Show control from your existing rig. Your TouchOSC surface talks to Scope over OSC. Your lighting console drives AI generation over DMX. Your MIDI controller maps to generation parameters. The skill knows these protocol formats and endpoint contracts, so the code your agent writes actually connects to Scope instead of targeting an API surface that doesn't exist.

Custom solutions on top of Scope's engine. Build your own automation: load pipelines, update prompts with smooth transitions, capture frames, read performance metrics. If you want to build tools that treat Scope as an inference backend rather than a standalone application, the session API is how you do it, and the skill covers it.

Installing the skill in Claude Code

Installation takes about 30 seconds. You have two options depending on whether you want the skill available across all your projects or just one.

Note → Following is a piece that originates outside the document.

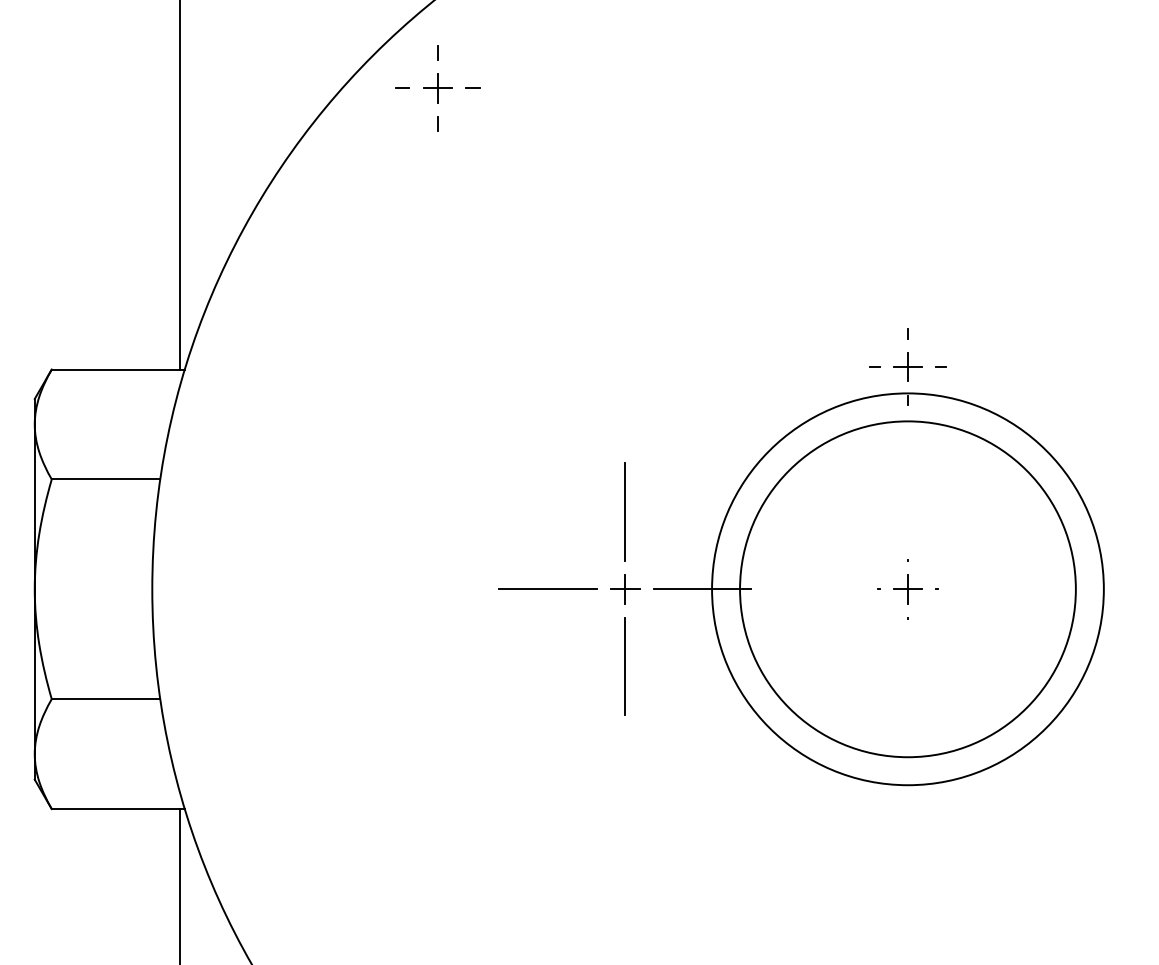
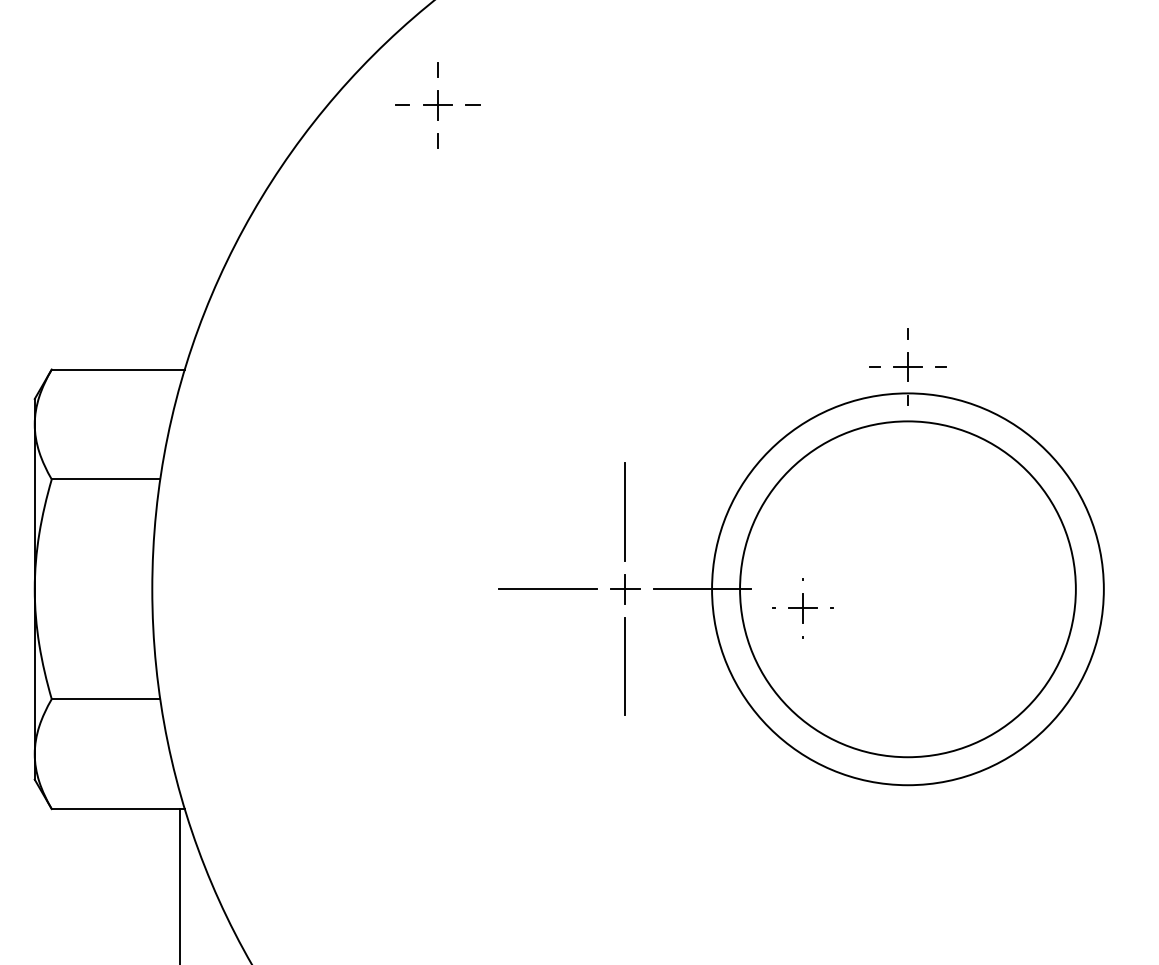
part at (437, 88) position: (437, 88) -> (437, 105)
line at (180, 185): present -> none
part at (907, 589) position: (907, 589) -> (802, 608)
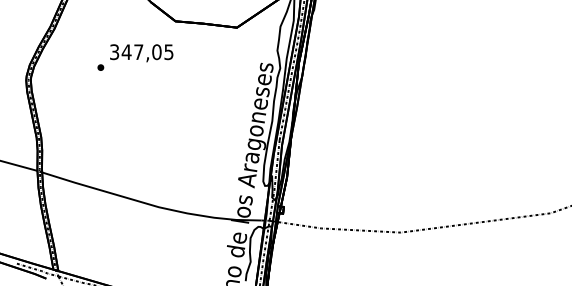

For all your projects (personal installation):

git clone https://github.com/daydreamlive/scope-dev-skill.git
cp -r scope-dev-skill/skills/scope-dev ~/.claude/skills/scope-dev

If you want it to stay up to date automatically when we push updates, use a symlink instead:

git clone https://github.com/daydreamlive/scope-dev-skill.git ~/scope-dev-skill
ln -s ~/scope-dev-skill/skills/scope-dev ~/.claude/skills/scope-dev

Then whenever we update the skill, a git pull in that directory is all you need.

For a single project:

mkdir -p .claude/skills
git clone https://github.com/daydreamlive/scope-dev-skill.git /tmp/scope-dev-skill
cp -r /tmp/scope-dev-skill/skills/scope-dev .claude/skills/scope-dev

Once installed, Claude Code picks it up automatically. You can verify by asking something like "How do I load a pipeline via the Scope API?" and checking that Claude references specific endpoints with correct request formats rather than guessing.

Getting started and using MCP for an even better experience

  1. Install the Scope Developer Skill using the instructions above
  2. For the latest docs on the fly, you can also add Context7, an MCP server from Upstash that lets your agent query Scope's documentation in real time. The skill gives your agent structure and patterns, MCP gives it freshness. They work well together, but the skill is where we'd start. Install it with: claude mcp add context7 -- npx -y @upstash/context7-mcp@latest
  3. Start building

If you want a guided walkthrough to see the skill in action, we have two tutorials that pair well with it:

We are aware that this is a V1 (if we are being generous about versioning), and we want it to get better with input from the people who actually use it.

If you build something with the skill, share it in the Discord. If something's wrong or missing, open an issue on GitHub.

Happy building, we are excited to see what you (vibe) code with Scope!